Part of my practice is telling clients when not to worry. They'll ask about some overhyped threat, and I'll put it in perspective for them.

what the hell is a "Pre Sales Engineer"?

[Nadaka]

And why is it at the bottom of a list that otherwise includes IT professions that I can recognize?

Re:

[Anonymous Coward]

Pre Sales Engineer would probably be the assistant to the sales team who listens to the potential customer's needs and then devises potential configurations (of the product) for the customer to consider for their SOLUTION ?

Re:

[wiredmikey]

That's correct -- a more "tech savvy" sales assistant essentially that can help translate customer needs into a solution the company can supply.

Re:

[Nadaka]

It is bad enough that they are calling programmers "engineers" these days, maybe 5% or less of them actually apply engineering principals in the design of software. But a sales guy?

An engineer is an practitioner of applied science, someone who takes theoretical advances and implements them. In most countries and engineer must be tested and certified. An engineer has an ethical obligation to the general public, the users of his design and his clients. An engineer may face legal consequences if his designs ar

Re:

[tyen]

Anonymous Coward pretty much answered what a presales engineer does, but didn't explain why it is at the bottom of the list. The list appears to be sorted by salary range or percent increase. Note that presales engineer had the largest percent increase, but the lowest salary range in the list.
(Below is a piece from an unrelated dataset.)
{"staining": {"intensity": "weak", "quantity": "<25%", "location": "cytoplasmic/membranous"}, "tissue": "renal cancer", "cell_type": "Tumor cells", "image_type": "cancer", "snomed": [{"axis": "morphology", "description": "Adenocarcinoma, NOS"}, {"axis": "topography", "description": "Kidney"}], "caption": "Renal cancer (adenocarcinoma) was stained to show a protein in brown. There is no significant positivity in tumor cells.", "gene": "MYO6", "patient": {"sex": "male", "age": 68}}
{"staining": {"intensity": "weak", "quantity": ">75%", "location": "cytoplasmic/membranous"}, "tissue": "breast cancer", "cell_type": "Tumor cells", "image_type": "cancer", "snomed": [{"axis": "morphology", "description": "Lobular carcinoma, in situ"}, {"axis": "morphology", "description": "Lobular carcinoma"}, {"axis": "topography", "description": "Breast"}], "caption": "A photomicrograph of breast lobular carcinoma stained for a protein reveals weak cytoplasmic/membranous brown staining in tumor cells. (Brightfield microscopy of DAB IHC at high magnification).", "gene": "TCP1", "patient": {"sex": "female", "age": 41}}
Many presales engineers (especially at the big companies) have a compensation plan that is part salary, part commission and part incentive bonus plans, so this table might not be an accurate reflection of what they rea

Re:

[wiredmikey]

Hi Tyen -- The report focuses on "Base Compensation" -- and that is noted. I absolutely agree with you, the column just didn't include any bonus, commissions, etc (for any positions listed) that are often part of a total comp plan. You're 100% spot on with your comment. Just that the main focus is base salary.

Quick!

[CAIMLAS]

Quick! Increase the H1B quota!

Only half serious on that one, folks: you know they're going to push for it. It doesn't matter if they think they can get someone for 10%-20% than they could've 2 years ago if they can get someone for 30%+ less on account of statistics.
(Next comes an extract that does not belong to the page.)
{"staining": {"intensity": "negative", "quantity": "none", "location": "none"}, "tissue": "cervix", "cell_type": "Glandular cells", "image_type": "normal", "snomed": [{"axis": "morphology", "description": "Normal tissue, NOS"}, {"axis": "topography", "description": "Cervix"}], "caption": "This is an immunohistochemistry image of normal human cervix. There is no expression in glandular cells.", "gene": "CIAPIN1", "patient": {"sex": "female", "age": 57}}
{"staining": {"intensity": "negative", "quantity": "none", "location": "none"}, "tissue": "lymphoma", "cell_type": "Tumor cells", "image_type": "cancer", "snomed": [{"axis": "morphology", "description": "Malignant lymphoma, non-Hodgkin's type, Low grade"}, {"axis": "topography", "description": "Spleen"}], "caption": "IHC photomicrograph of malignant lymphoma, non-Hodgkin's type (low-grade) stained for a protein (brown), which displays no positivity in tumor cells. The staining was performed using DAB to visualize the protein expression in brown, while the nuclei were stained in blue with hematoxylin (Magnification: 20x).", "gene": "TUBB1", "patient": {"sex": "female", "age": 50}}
I'd not be surprised if this statistic is somehow funded by industry groups which want the IT wage to go down further.

I suspect part of the reason why there may be increased demand is healthcare. There are huge demands on healthcare IT right now

"According to Robert Half" == standard propaganda

[walterbyrd]

Asking Robert Half if IT salaries are going to go up, is like asking a Century 21 agent if it's a good time to buy a house. The answer is a forgone, agenda driven, conclusion.
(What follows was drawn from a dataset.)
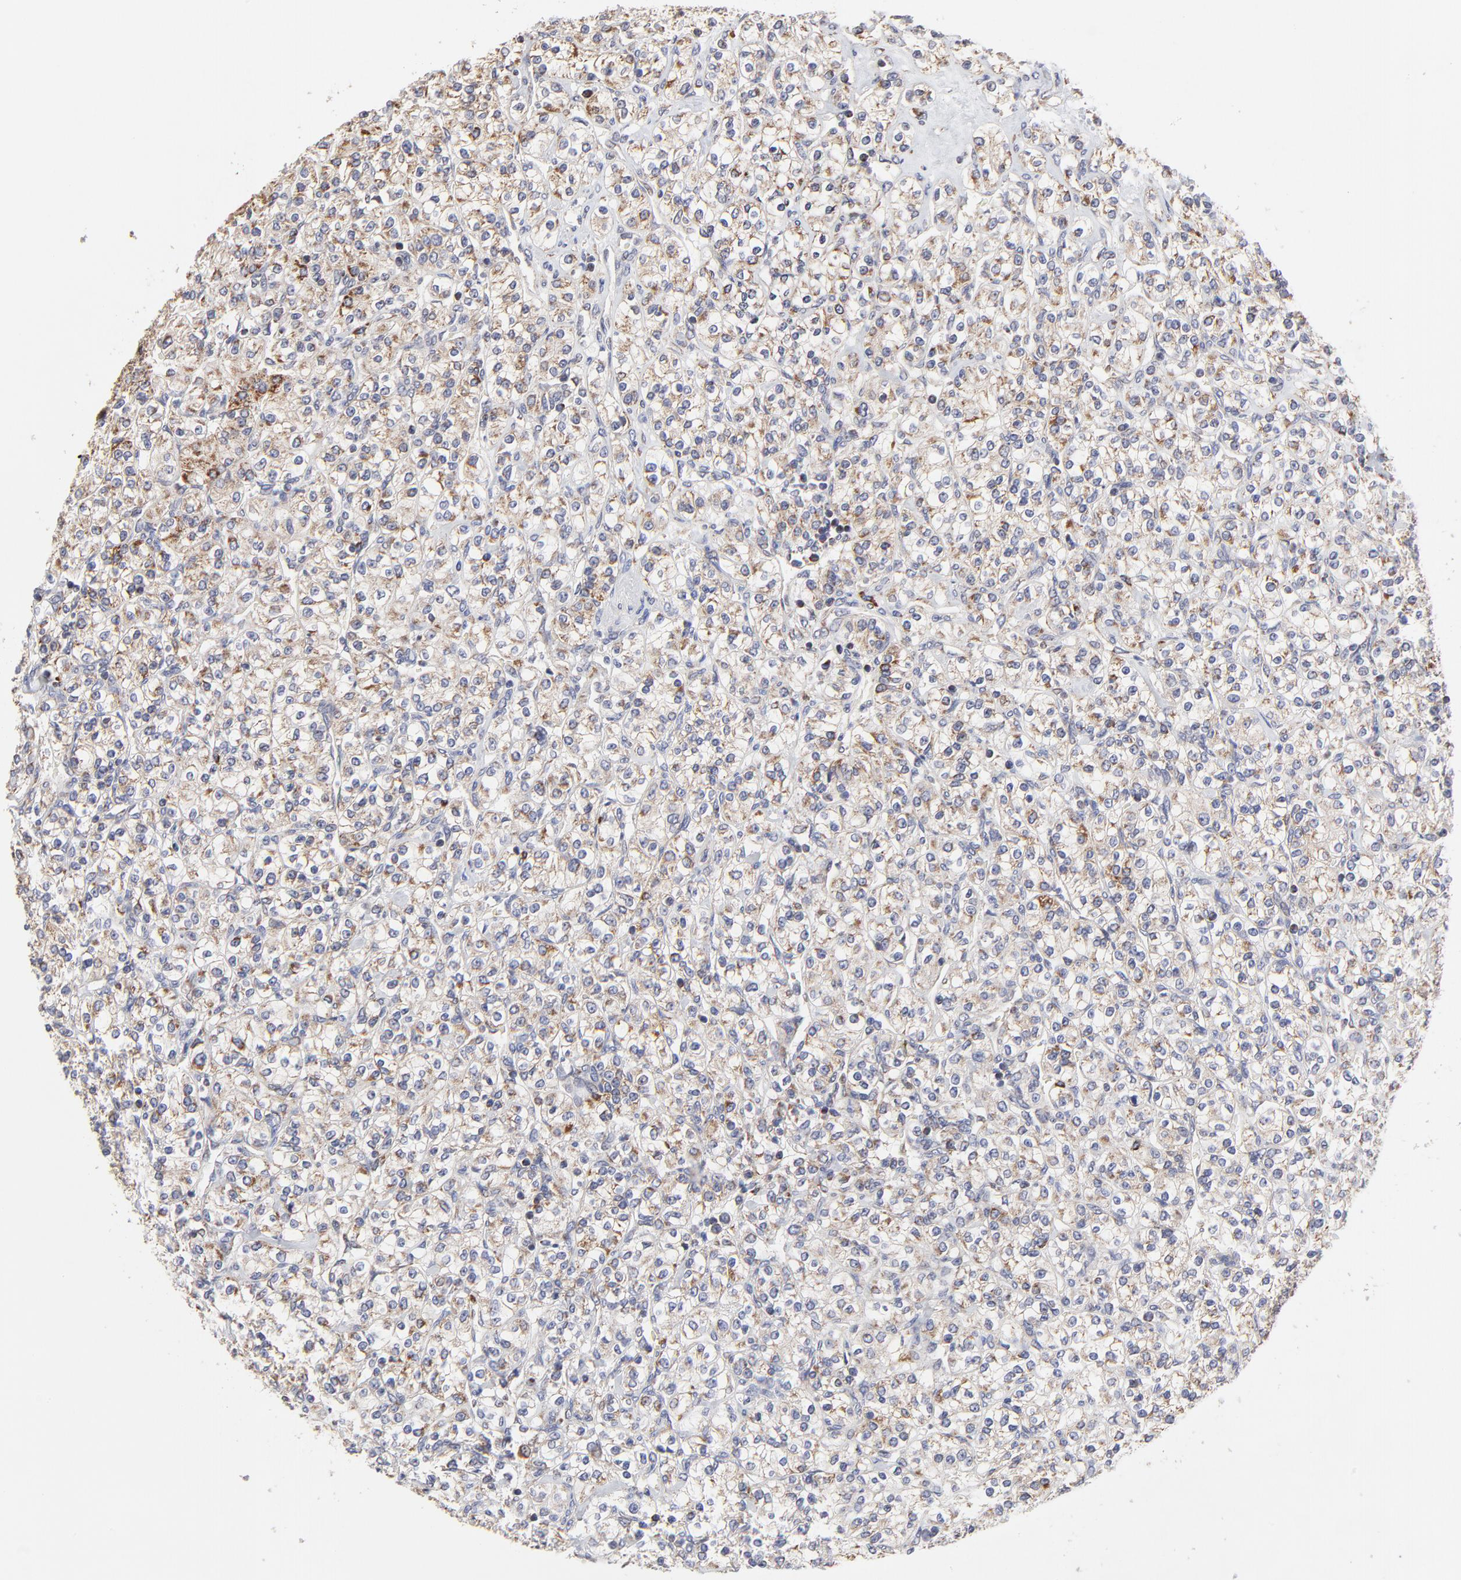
{"staining": {"intensity": "negative", "quantity": "none", "location": "none"}, "tissue": "renal cancer", "cell_type": "Tumor cells", "image_type": "cancer", "snomed": [{"axis": "morphology", "description": "Adenocarcinoma, NOS"}, {"axis": "topography", "description": "Kidney"}], "caption": "Immunohistochemistry micrograph of neoplastic tissue: human adenocarcinoma (renal) stained with DAB (3,3'-diaminobenzidine) demonstrates no significant protein expression in tumor cells.", "gene": "ZNF550", "patient": {"sex": "male", "age": 77}}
These sorts of surveys are always meaningless. Did anybody predict the massive layoffs of IT workers in 2009? How about the total collapse in 2000/2001? Do we ever seen any sorts of warnings about massive offshoring, and/or inshoring, from these industry puff pieces?

The industry propaganda is unwaveringly optimistic of the future for IT workers. But, reality often tells a very different story.

Re:

[wiredmikey]

Maybe for IT workers overall but not right now as far as security talent. Not enough talent right now for people with information security skills.

Re:

[Ethanol-fueled]

I love the phoney American optimism that the economy will soon "turn around."

Guess what, guys? This was the recovery!

Security+

[Scarletdown]

So, was it a good thing I just recently got my Security+ certification after all? I trust it was not a waste of my time?

Re:

[gandhi_2]

On the contrary! You can now help us unload the delivery trucks at Walmart!

Re:

[walterbyrd]

I have one, and I have found it to be a waste of time. Companies want the CISSP.

CompTIA is now making an Advanced Security+ cert. I think that is supposed to compete with the CISSP.

Whatever

[Jethro]

Is there someone I get to punch when this ends up not happening for the 5th year in a row?